Could the iPad instantly succeed -- like the iPod did for digital music before it -- where Amazon’s Kindle had been slowly gaining steam?


It should come as no surprise that a publisher -- the New York Times -- was the first partner that was shown during the Apple announcement at the Yerba Buena Center in San Francisco today. The app is well-designed and looks to be a mix between and its already-existent iPhone app.

‘Why did we come out three weeks ago to develop an app for the iPad?’ said Martin Nisenholtz, the N.Y. Times senior vice president for digital operations, during the announcement. ‘We think that we’ve captured the essence of reading a newspaper... all in a native app.’

Apple took a direct shot at Amazon with the iBooks. The application looks like a bookshelf, showing the digital books owned by the user. And of course, a store (naturally, the iBookstore) along the lines of the iTunes Store, where book publishers (like, hey, McGraw-Hill!) can sell their virtual wares.

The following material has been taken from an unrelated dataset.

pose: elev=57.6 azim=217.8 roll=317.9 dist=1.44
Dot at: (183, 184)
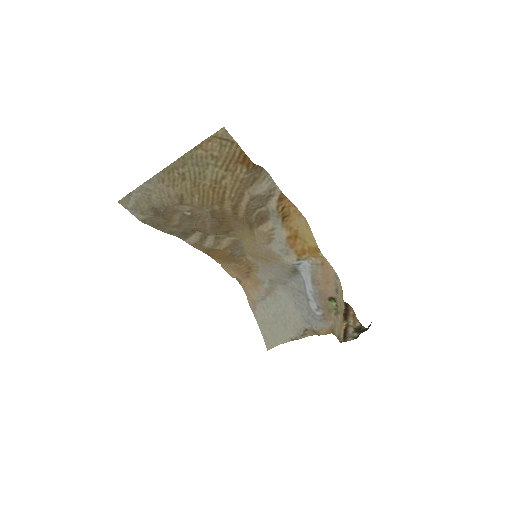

‘We’re going to open up the floodgates for the rest of the publishing world starting this afternoon,’ Apple Chief Executive Steve Jobs said on-stage.
Prices shown in the demo appear comparable to Amazon’s Kindle store. Amazon already has an app for its bookstore made for the iPhone, so the company can’t be happy that Apple is stepping into its home court.

But the iPad is not just about digitizing the paper. Electronic Arts showed off Need for Speed: Shift, a racing game built for the device. Brushes, a canvas for drawing art (finger-painting?), was also demoed. And the MLB, which has been quick to jump on new application platforms, showed off its live video app.

[Updated, 12:13 p.m.: Fixed the name of the iBookstore, which was originally listed as the iBook Store.]